Although I question the characterization of the street incident offered by (anon 11:59 of 1/11) about “gangs of people [who] yell” (could it have been 3-4 loud talking, Black male youths?), I applaud him/her for finally putting the issue on the table: This was an intimidating and obnoxious street encounter made all the more frightening because there was a racial charge to it. But get this: that’s always going to be a fact of life whenever folk cross race and class barriers to live in neighborhoods in which they are not predominant. Indeed, this same kind of negative street action has been a historic problem for people of color who have attempted to integrate white Brooklyn strongholds like Bensonhurst and Bay Ridge. Heck, some of the street encounters in those areas have even escalated to the point of there being mobs of bat-wielding white youths who have actually murdered Black people who dared to step onto the wrong turf! But, we don’t talk about that kind of stuff when we discuss those nabes. I wonder why not?
PLG is by no means without its share of problems. Development is decidely uneven in this neck of the woods. The majority of the residents here are hardworking, but low-income, people of color. There is an historic (and rising) middle class population that lives quietly in landmarked pockets and other more upcale enclaves that are scattered throughout the neighborhood. But, there is also a criminal element that is unabashed in it’s street presence on the major business corridors like Flatbush Avenue and Nostrand Avenues. Without question this nabe suffers from an inadequate suppply of quality goods and services. FWIW, however, I’ve never seen a resident of PLG ever deny any of this on this blog. In fact, most of us have publicly and consistently acknowledged these downsides on this forum. But, then what? Are we not allowed to also toot our own horns about what’s good here? Please help me to understand that the selective muzzling of our opinions is not what you are suggesting.
veggieburger,
totally disagree. someone looking for a home and reading this blog for research deserves to hear how neighborhoods compare with one another, and to get some help in answering one of their big questions: Is neighborhood X worth as much as neighborhood Y? Sometimes that’s going to mean negative comparisons and arguments. Oh well. I’m all for civility, but I’m not for declaring, let’s all agree not to air our dirty laundry in public, so we can all watch our equity go thru the roof together.
I like most the nabes we discuss here in their own way. But that doesn’t mean they’re all equally good and valuable.

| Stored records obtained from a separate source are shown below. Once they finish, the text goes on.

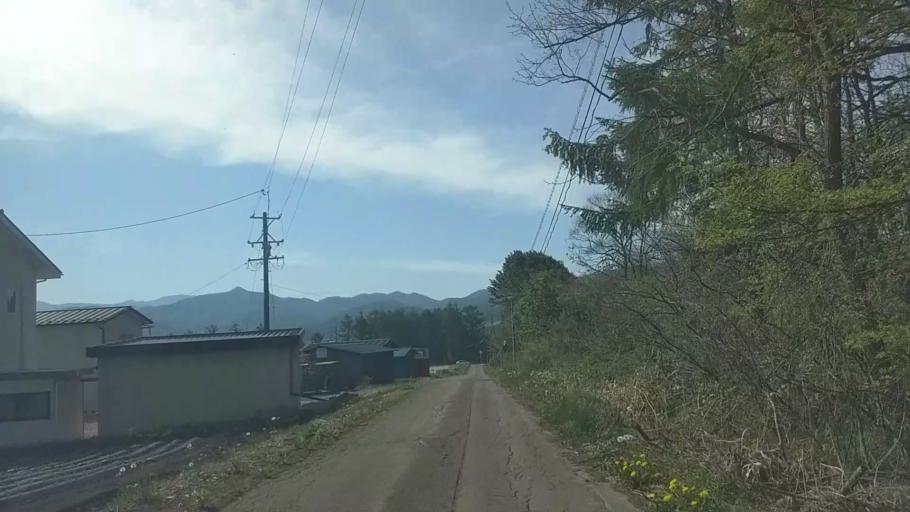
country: JP
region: Yamanashi
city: Nirasaki
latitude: 35.9494
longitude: 138.4596
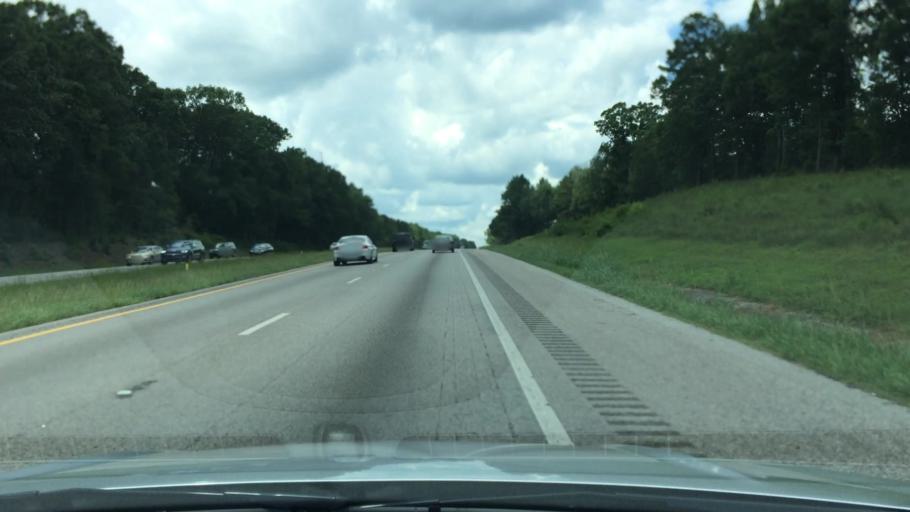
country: US
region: South Carolina
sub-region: Laurens County
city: Joanna
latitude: 34.4613
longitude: -81.7959
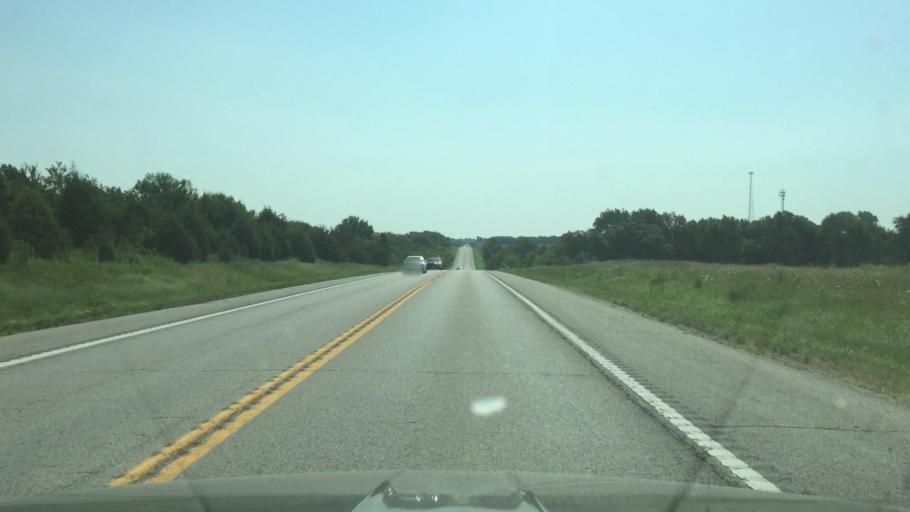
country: US
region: Missouri
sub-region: Pettis County
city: Sedalia
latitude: 38.6942
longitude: -93.1095
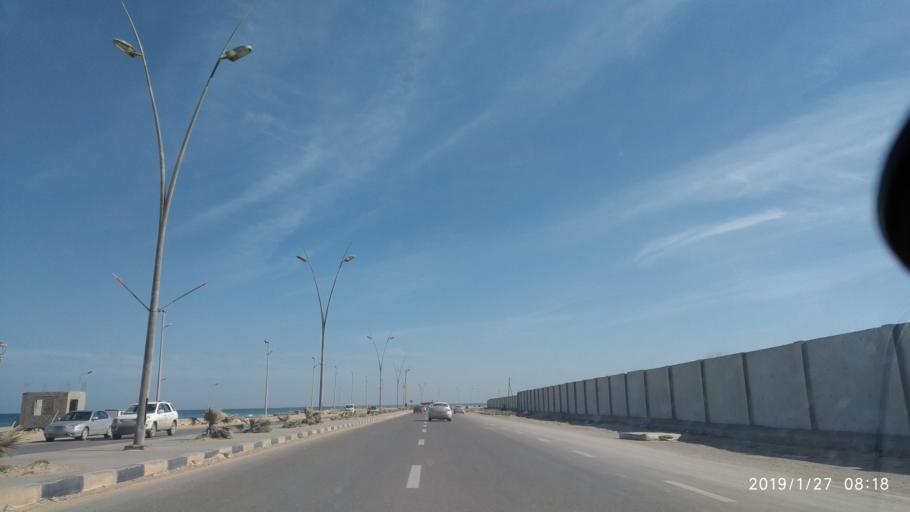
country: LY
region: Tripoli
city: Tagiura
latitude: 32.9085
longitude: 13.2842
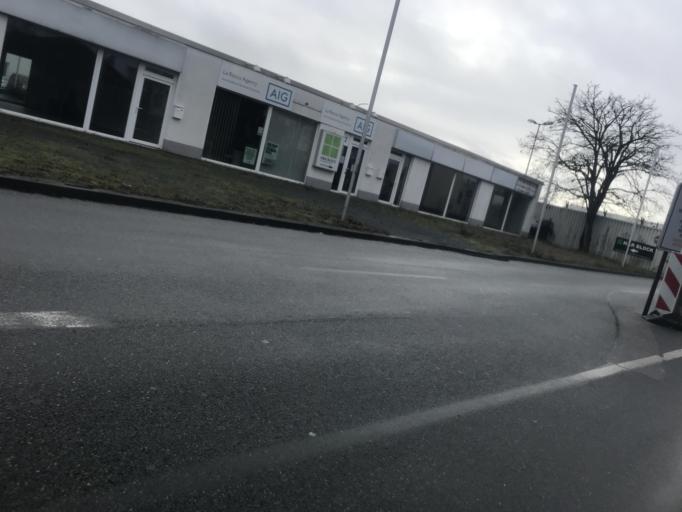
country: DE
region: Rheinland-Pfalz
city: Mainz
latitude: 50.0144
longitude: 8.2872
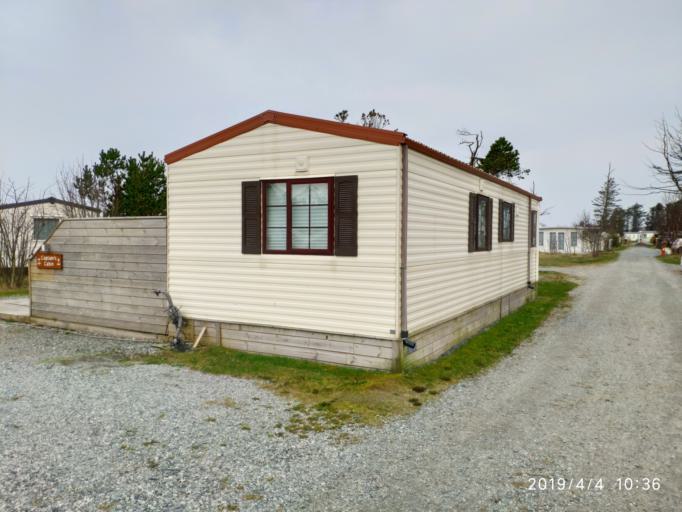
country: NO
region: Rogaland
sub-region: Klepp
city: Kleppe
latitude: 58.8004
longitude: 5.5584
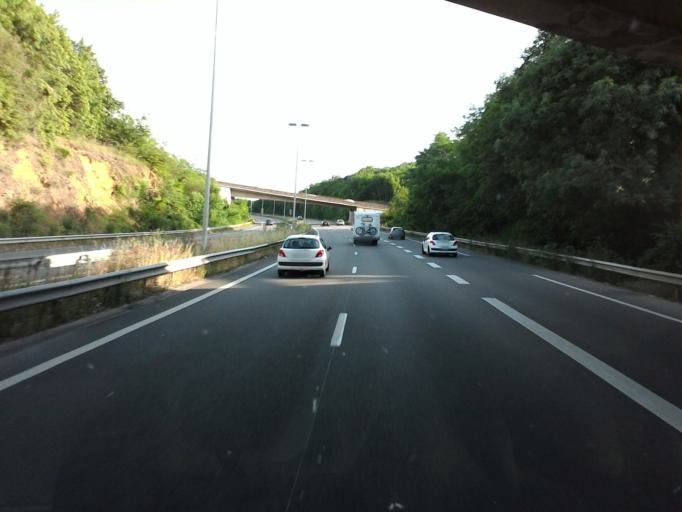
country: FR
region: Lorraine
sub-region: Departement de Meurthe-et-Moselle
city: Laxou
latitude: 48.6957
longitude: 6.1168
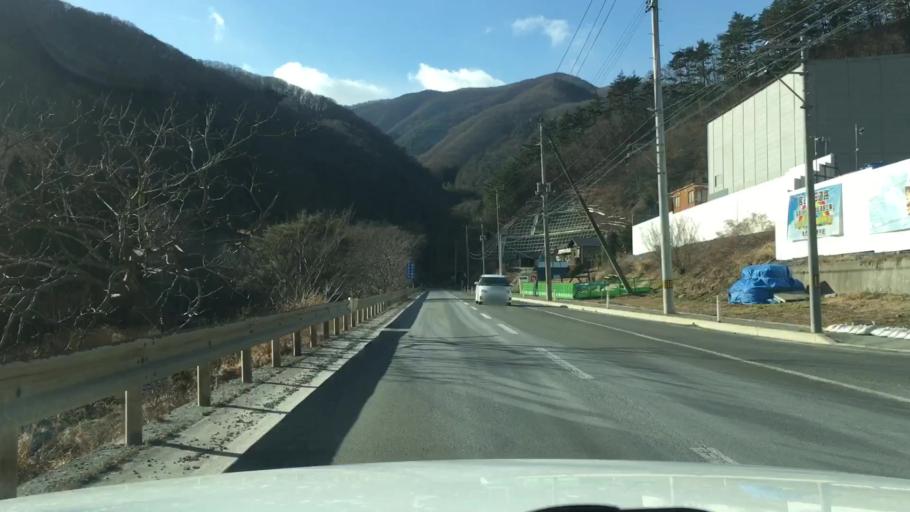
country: JP
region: Iwate
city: Miyako
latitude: 39.5966
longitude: 141.6559
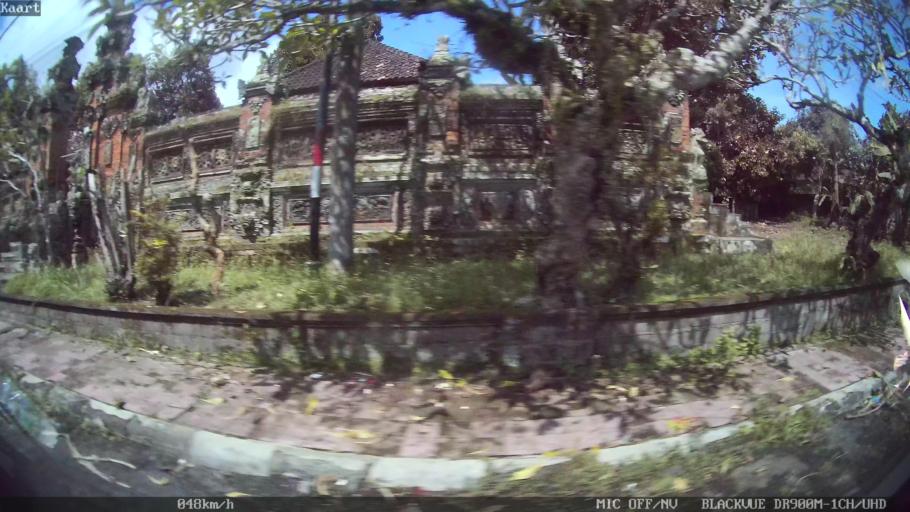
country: ID
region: Bali
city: Banjar Kelodan
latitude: -8.5271
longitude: 115.3289
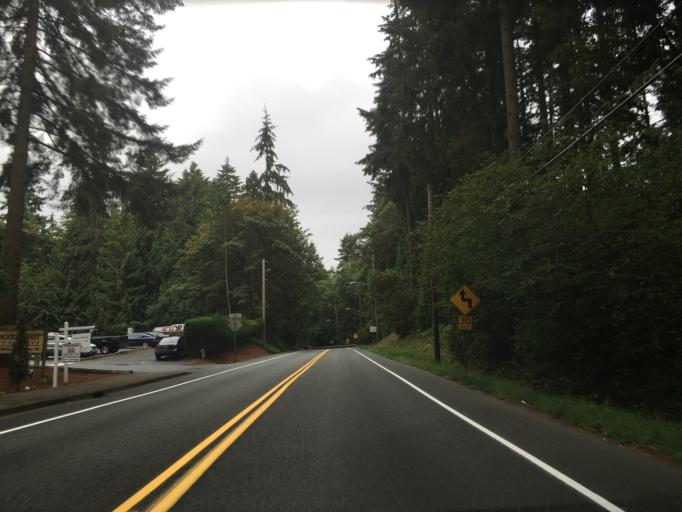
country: US
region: Washington
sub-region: King County
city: Inglewood-Finn Hill
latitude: 47.7271
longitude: -122.2439
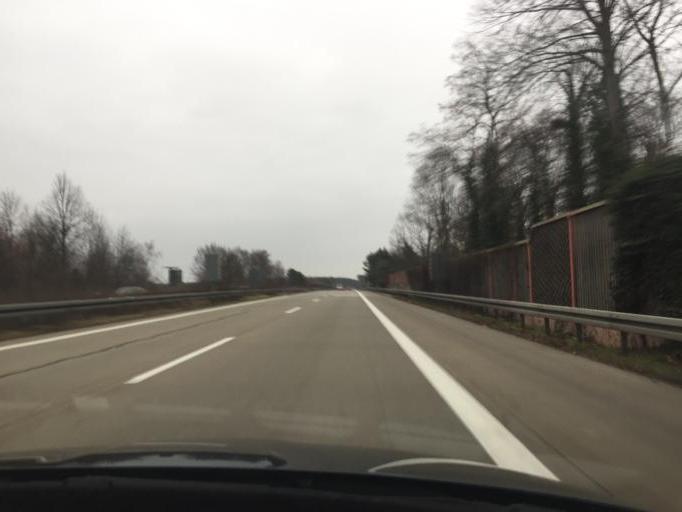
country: DE
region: Brandenburg
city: Lubbenau
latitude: 51.8303
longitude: 13.9872
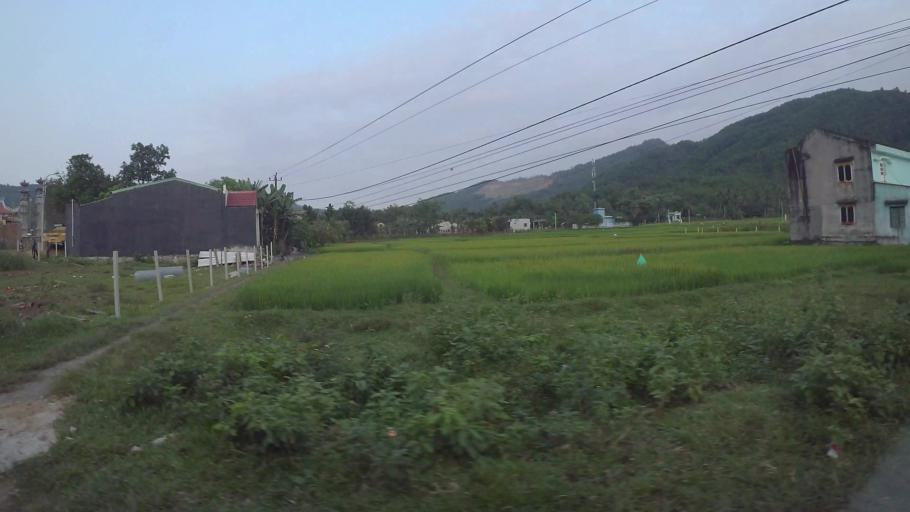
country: VN
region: Da Nang
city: Lien Chieu
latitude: 16.0542
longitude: 108.1140
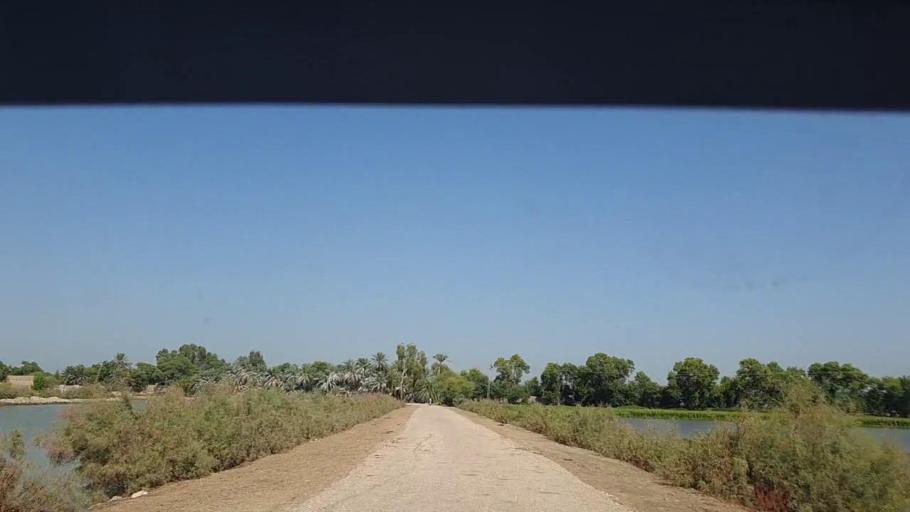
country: PK
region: Sindh
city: Ghauspur
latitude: 28.2030
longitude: 69.0437
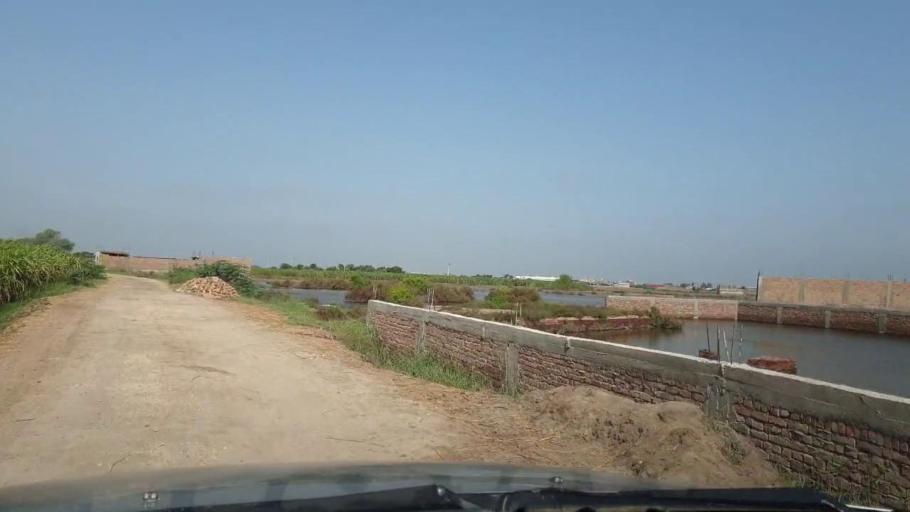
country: PK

What do you mean, “from Brooklyn?” No, I wasn’t born in Brooklyn but I’ve lived here for over 20 years — does that count? And yes, bad kids will be bad kids everywhere and I avoid them — I’m certainly more wary of gangs of kids than of any adults I run into. But this is true, as you mentioned, everywhere, and PLG is no better or worse in this regard than anywhere else.
And I totally agree with you on this point — I hate the Prospect Park and Franklin Avenue subway stops around the time school gets out and in the morning for that reason — look out when that Franklin Ave shuttle pulls into the station at Propsect Park. You know most of these kids’ moms would have a heart attack if they know how their children were behaving and that these kids wouldn’t act that way on their own, but in groups it’s a different story.
And I also have a place on the Lower East Side of Manhattan and I encounter more problems there, in the form of drunk well-off young adults, than ever here in PLG.